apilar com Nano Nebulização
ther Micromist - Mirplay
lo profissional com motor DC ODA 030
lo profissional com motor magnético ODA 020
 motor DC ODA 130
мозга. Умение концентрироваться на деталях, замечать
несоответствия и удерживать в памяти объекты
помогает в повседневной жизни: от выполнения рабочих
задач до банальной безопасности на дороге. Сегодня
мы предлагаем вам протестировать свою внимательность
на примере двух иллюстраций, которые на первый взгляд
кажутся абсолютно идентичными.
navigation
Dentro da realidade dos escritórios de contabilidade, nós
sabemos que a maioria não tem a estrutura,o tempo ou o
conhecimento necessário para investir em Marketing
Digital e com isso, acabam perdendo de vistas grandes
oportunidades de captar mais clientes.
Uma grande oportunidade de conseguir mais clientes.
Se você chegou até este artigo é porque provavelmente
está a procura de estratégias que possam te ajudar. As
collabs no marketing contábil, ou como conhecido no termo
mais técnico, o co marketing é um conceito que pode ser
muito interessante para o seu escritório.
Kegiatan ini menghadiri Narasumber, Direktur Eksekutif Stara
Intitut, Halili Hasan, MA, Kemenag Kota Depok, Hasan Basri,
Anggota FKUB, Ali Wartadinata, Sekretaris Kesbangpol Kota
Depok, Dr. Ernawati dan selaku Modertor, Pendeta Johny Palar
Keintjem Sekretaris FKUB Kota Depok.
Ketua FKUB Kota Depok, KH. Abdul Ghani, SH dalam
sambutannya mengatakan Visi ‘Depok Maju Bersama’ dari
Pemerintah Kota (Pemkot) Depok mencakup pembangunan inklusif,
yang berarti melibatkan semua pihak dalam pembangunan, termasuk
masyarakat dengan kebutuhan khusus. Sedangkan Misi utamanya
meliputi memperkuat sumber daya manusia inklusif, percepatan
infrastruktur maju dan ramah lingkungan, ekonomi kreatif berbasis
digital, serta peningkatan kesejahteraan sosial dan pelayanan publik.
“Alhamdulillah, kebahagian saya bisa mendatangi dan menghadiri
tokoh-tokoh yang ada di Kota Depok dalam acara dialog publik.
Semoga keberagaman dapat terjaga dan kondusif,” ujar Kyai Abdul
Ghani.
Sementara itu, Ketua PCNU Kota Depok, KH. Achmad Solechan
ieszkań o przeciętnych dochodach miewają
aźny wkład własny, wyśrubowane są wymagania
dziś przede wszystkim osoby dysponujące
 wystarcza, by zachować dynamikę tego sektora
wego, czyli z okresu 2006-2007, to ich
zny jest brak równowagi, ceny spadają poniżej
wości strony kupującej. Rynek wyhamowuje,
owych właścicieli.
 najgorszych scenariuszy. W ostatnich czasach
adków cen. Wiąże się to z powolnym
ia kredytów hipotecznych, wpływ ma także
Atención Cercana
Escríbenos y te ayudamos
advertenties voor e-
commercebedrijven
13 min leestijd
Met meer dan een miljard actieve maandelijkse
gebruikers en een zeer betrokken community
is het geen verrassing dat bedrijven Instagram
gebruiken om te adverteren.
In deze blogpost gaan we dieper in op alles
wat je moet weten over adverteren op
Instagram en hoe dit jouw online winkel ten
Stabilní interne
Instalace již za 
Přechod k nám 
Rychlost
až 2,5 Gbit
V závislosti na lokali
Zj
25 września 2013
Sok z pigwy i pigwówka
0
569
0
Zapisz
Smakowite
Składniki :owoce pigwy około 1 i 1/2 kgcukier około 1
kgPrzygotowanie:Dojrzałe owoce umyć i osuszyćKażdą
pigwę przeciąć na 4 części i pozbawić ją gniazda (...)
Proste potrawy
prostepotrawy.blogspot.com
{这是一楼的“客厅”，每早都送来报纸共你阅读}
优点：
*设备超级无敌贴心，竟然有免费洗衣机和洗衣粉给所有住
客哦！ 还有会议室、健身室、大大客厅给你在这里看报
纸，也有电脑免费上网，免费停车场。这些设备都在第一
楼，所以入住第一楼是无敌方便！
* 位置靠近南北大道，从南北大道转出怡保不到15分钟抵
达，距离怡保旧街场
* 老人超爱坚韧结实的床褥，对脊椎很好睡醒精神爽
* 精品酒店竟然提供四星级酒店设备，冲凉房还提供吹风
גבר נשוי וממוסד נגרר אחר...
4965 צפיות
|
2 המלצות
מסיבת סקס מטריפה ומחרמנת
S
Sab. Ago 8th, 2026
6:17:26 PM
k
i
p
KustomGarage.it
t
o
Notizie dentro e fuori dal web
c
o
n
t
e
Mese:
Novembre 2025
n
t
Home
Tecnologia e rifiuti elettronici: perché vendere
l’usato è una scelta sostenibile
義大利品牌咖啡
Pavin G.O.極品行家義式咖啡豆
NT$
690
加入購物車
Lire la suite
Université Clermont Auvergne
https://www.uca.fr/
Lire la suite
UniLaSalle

EXERCISE DESCRIPTION: Copy range, inclusive: the line holding "кажутся абсолютно идентичными." to the line holding "Keintjem Sekretaris FKUB Kota Depok.". Reproduce exactly those lines of the records above and no others.

OUTPUT FOR THIS EXERCISE:
кажутся абсолютно идентичными.
navigation
Dentro da realidade dos escritórios de contabilidade, nós
sabemos que a maioria não tem a estrutura,o tempo ou o
conhecimento necessário para investir em Marketing
Digital e com isso, acabam perdendo de vistas grandes
oportunidades de captar mais clientes.
Uma grande oportunidade de conseguir mais clientes.
Se você chegou até este artigo é porque provavelmente
está a procura de estratégias que possam te ajudar. As
collabs no marketing contábil, ou como conhecido no termo
mais técnico, o co marketing é um conceito que pode ser
muito interessante para o seu escritório.
Kegiatan ini menghadiri Narasumber, Direktur Eksekutif Stara
Intitut, Halili Hasan, MA, Kemenag Kota Depok, Hasan Basri,
Anggota FKUB, Ali Wartadinata, Sekretaris Kesbangpol Kota
Depok, Dr. Ernawati dan selaku Modertor, Pendeta Johny Palar
Keintjem Sekretaris FKUB Kota Depok.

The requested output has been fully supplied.